Sweet and sour fish

For months, my boyfriend and I were in discussion about cancelling the cable. We were sick of Time Warner’s monopoly, and were looking for ways of reducing monthly expenses. About a month ago, I left the apartment to do some errands while he made “The Call.” I returned home to an upgraded cable package for a marginal cost reduction. Of course. We all knew it wouldn’t work. They get you every time. But now I have the cooking channel, and oh what a difference it has made. What I most enjoy is flipping between the Food Network and Cooking Channel quickly. It’s a study in contrasts, before and after. trashy vs. classy, down on the ranch vs. cosmopolitan (if somewhat Sex and the City version of cosmopolitan), crisco vs. extra virgin olive oil, white bread American vs. fashionably ethnic, Guy Fieri vs. Mario Batali, Sandra Lee vs. Alton Brown. I can still feel myself being pandered to by Cooking Channel’s selection, the look and feel, the music and ads, but man did they do their research. Damn them for knowing me so well. One thing I appreciate about the Cooking Channel, that keeps me hooked is that they have shows that attempt to deal with Asian cooking. This recipe comes straight from Ching He Haung’s Easy Chinese: San Francisco. It is indeed easy, tasty and natural –no gloopy sauces or red dye.
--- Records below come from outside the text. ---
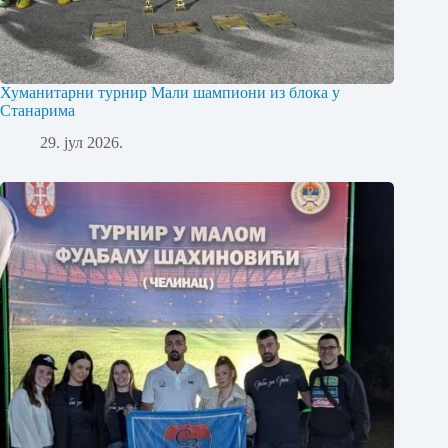
Хуманитарни турнир Мали шампиони из блока у
Станарима
29. јул 2026.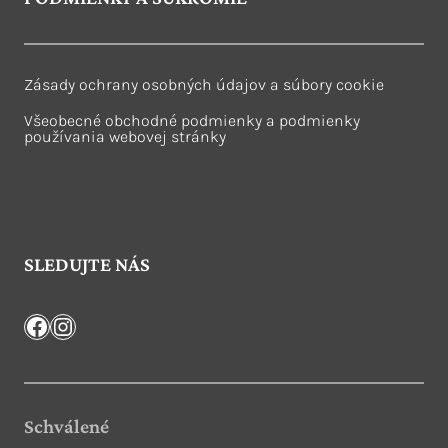
Zásady ochrany osobných údajov a súbory cookie
Všeobecné obchodné podmienky a podmienky
používania webovej stránky
SLEDUJTE NÁS
Facebook
Instagram
Schválené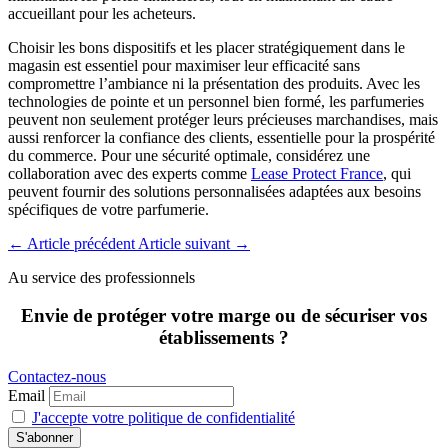
accueillant pour les acheteurs.
Choisir les bons dispositifs et les placer stratégiquement dans le
magasin est essentiel pour maximiser leur efficacité sans
compromettre l’ambiance ni la présentation des produits. Avec les
technologies de pointe et un personnel bien formé, les parfumeries
peuvent non seulement protéger leurs précieuses marchandises, mais
aussi renforcer la confiance des clients, essentielle pour la prospérité
du commerce. Pour une sécurité optimale, considérez une
collaboration avec des experts comme
Lease Protect France
, qui
peuvent fournir des solutions personnalisées adaptées aux besoins
spécifiques de votre parfumerie.
←
Article précédent
Article suivant
→
Au service des professionnels
Envie de protéger votre marge ou de sécuriser vos
établissements ?
Contactez-nous
Email
J'accepte votre politique de confidentialité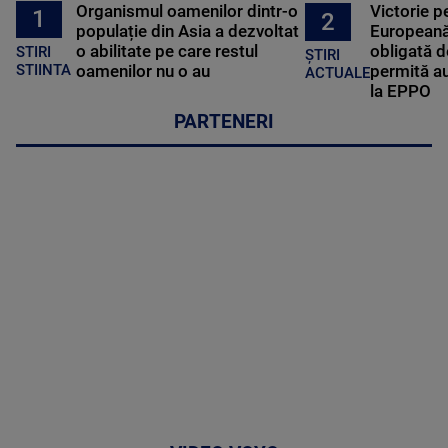
Organismul oamenilor dintr-o
Victorie p
1
2
populație din Asia a dezvoltat
Europeană
o abilitate pe care restul
obligată d
STIRI
ȘTIRI
oamenilor nu o au
permită au
STIINTA
ACTUALE
la EPPO
PARTENERI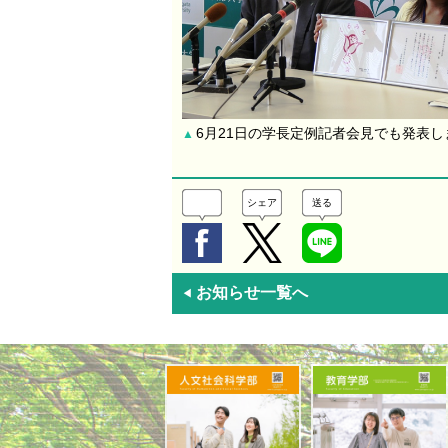
6月21日の学長定例記者会見でも発表し
▲
シェア
送る
お知らせ一覧へ
◀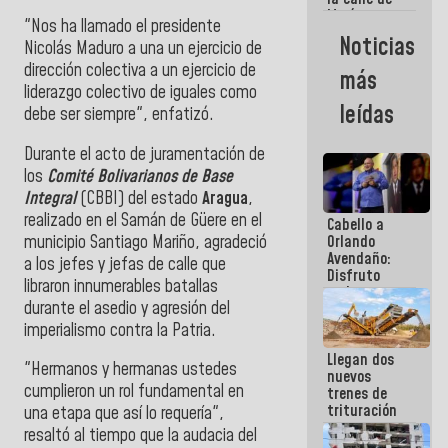
María
"Nos ha llamado el presidente
Machado se
Noticias
Nicolás Maduro a una un ejercicio de
estrellaron
de frente
dirección colectiva a un ejercicio de
más
contra el
liderazgo colectivo de iguales como
Pueblo
leídas
debe ser siempre", enfatizó.
Durante el acto de juramentación de
los
Comité Bolivarianos de Base
Integral
(CBBI) del estado
Aragua
,
realizado en el Samán de Güere en el
Cabello a
municipio Santiago Mariño, agradeció
Orlando
Avendaño:
a los jefes y jefas de calle que
Disfruto
libraron innumerables batallas
cada vez
durante el asedio y agresión del
que escribes
porque lo
imperialismo contra la Patria.
que haces
Llegan dos
es
"Hermanos y hermanas ustedes
nuevos
embarrarla
cumplieron un rol fundamental en
trenes de
trituración
una etapa que así lo requería",
para
resaltó al tiempo que la audacia del
optimizar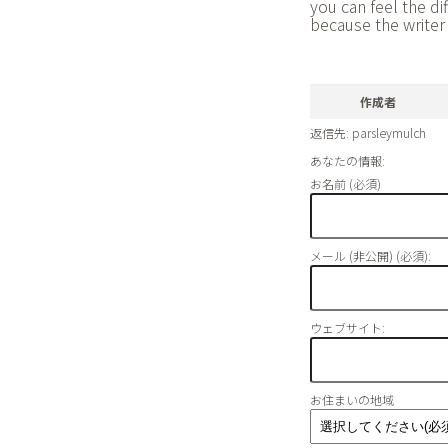
you can feel the d
because the writer 
作成者
返信先: parsleymulch
あなたの情報:
お名前 (必須)
メール (非公開) (必須):
ウェブサイト:
お住まいの地域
Pineapple juice and a little brown sugar for sweetness, and some firm white fish. While the Food Network continues to lower the bar (with the exception of Ina Garten, Anne Burrell and Giada De Laurentiis), I’ll continue to ignore them and find my recipes elsewhere.

Sweet and Sour Fish

  • 1 lb firm white fish, cut into large chunks (I used cod)
  • 1 scallion
  • 1 can pineapple chunks
  • 1 small onion, cut into large chunks
  • 2 cloves garlic
  • 1 inch piece of peeled ginger, sliced
  • 1 red or purple pepper, cut into chunks
  • 2 tablespoons rice vinegar
  • 2 tablespoons soy sauce
  • 1 teaspoon brown sugar
  • steamer (bamboo or otherwise)
Salt and pepper the fish and coat in a few tablespoons of the pineapple liquid from the can. Steam until just cooked (about 8 minutes) and put aside. In a wok or saute pan, heat some canola oil, and add garlic and ginger. Cook for a few minutes, then add the veggies, the white part of the scallion, minced, the sugar, vinegar, pineapple, pineapple juices and soy sauce. Cook for a minute or two. You could add cornstarch at this point to thicken, but I prefer not to. Add the steamed fish to the wok, and toss quickly with the sauce, so not to break up the fish, but heat it through. Serve on a place, garnished with the green part of the scallions, with rice on the side.